» **Requirement**
Reproduce the lines below verbatim, starting with the first line and ending after the line that contains "615.6], [0, 0, 1]] dist [-0.005923, -0.004586]". Omit the pictures from your copy.

» **Information shown**
+++++

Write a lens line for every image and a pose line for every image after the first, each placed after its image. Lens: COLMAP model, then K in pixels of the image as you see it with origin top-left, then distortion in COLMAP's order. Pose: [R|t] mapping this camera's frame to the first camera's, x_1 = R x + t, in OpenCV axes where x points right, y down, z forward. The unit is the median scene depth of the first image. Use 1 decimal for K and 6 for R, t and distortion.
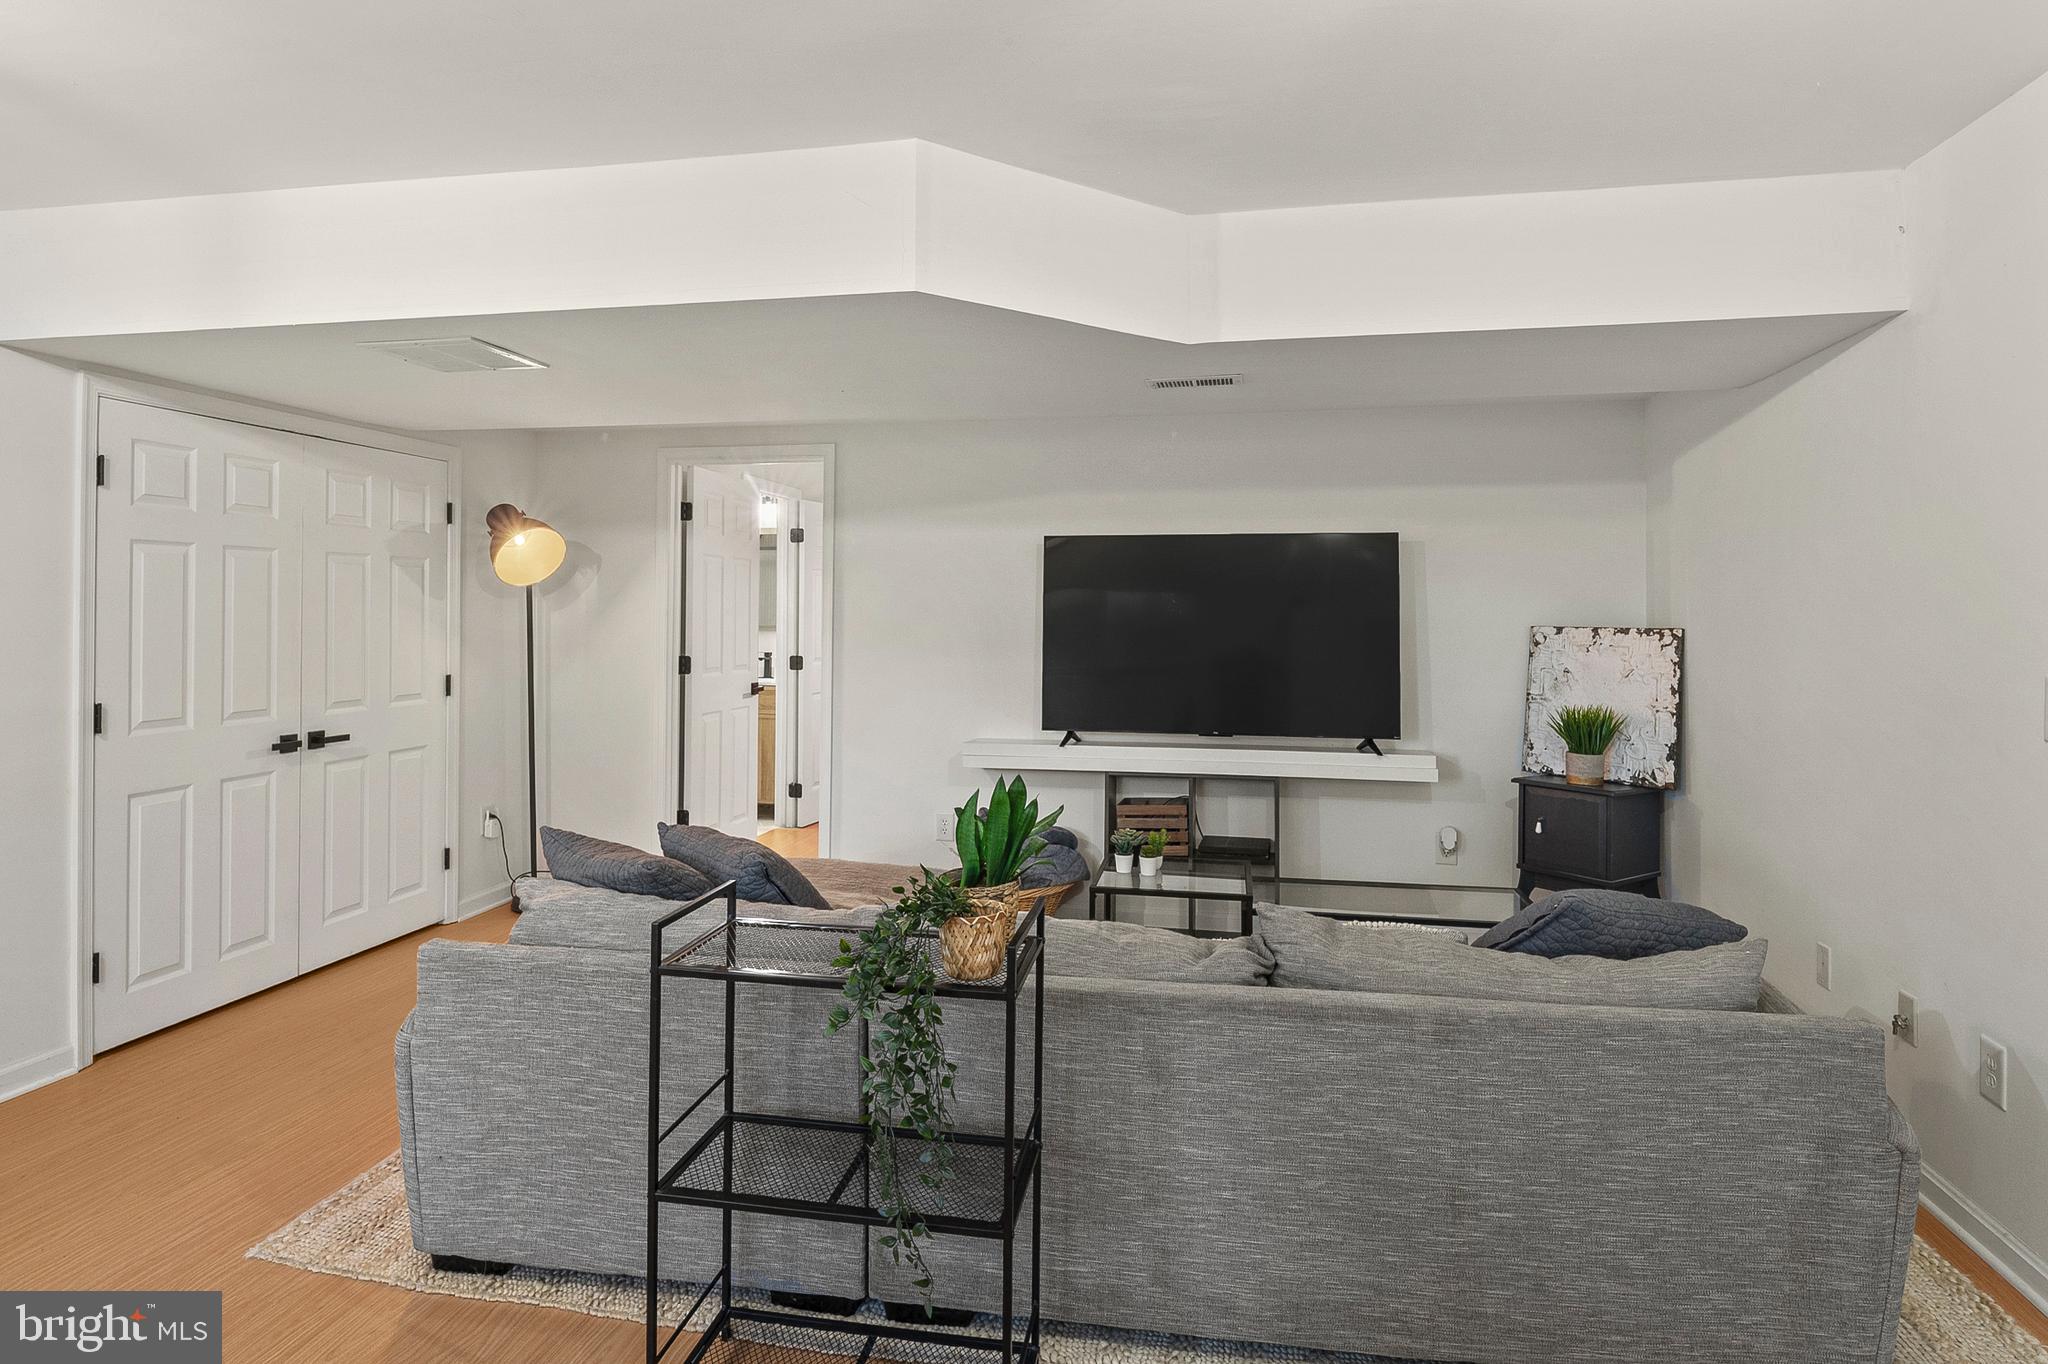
lens RADIAL K [[1125.8, 0, 1022.2], [0, 1125.8, 615.6], [0, 0, 1]] dist [-0.005923, -0.004586]
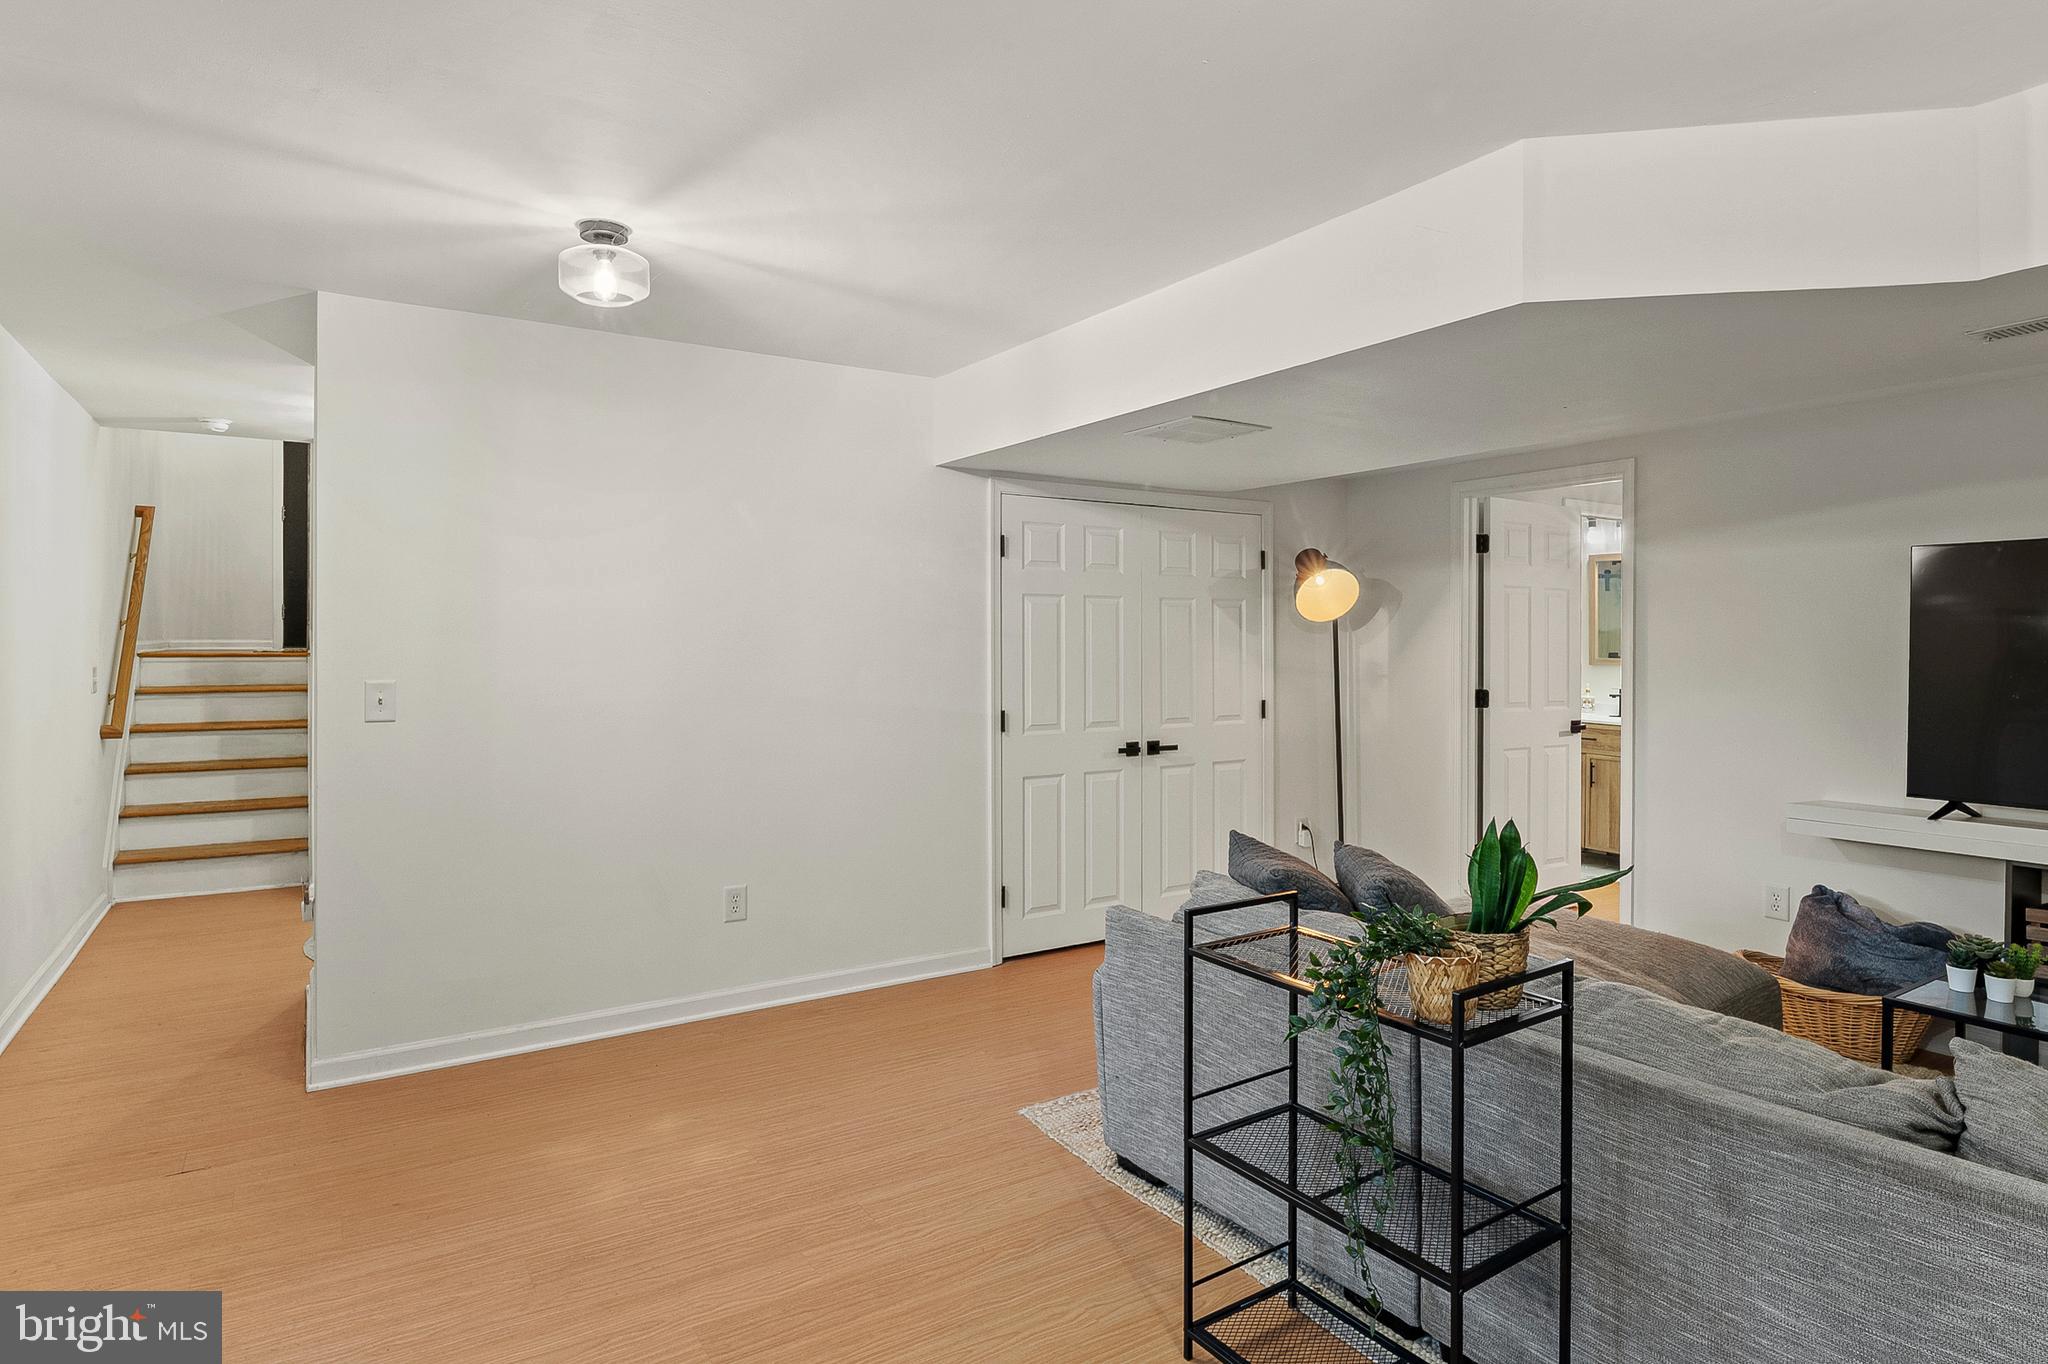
lens RADIAL K [[1125.8, 0, 1018.0], [0, 1125.8, 662.1], [0, 0, 1]] dist [-0.005923, -0.004586]
pose [[0.686344, 0.009200, -0.727219, 0.224226], [-0.000084, 0.999921, 0.012570, -0.000798], [0.727277, -0.008566, 0.686291, 0.035312]]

+++++

» **Solution for this task**
Write a lens line for every image and a pose line for every image after the first, each placed after its image. Lens: COLMAP model, then K in pixels of the image as you see it with origin top-left, then distortion in COLMAP's order. Pose: [R|t] mapping this camera's frame to the first camera's, x_1 = R x + t, in OpenCV axes where x points right, y down, z forward. The unit is the median scene depth of the first image. Use 1 decimal for K and 6 for R, t and distortion.
lens RADIAL K [[1125.8, 0, 1022.2], [0, 1125.8, 615.6], [0, 0, 1]] dist [-0.005923, -0.004586]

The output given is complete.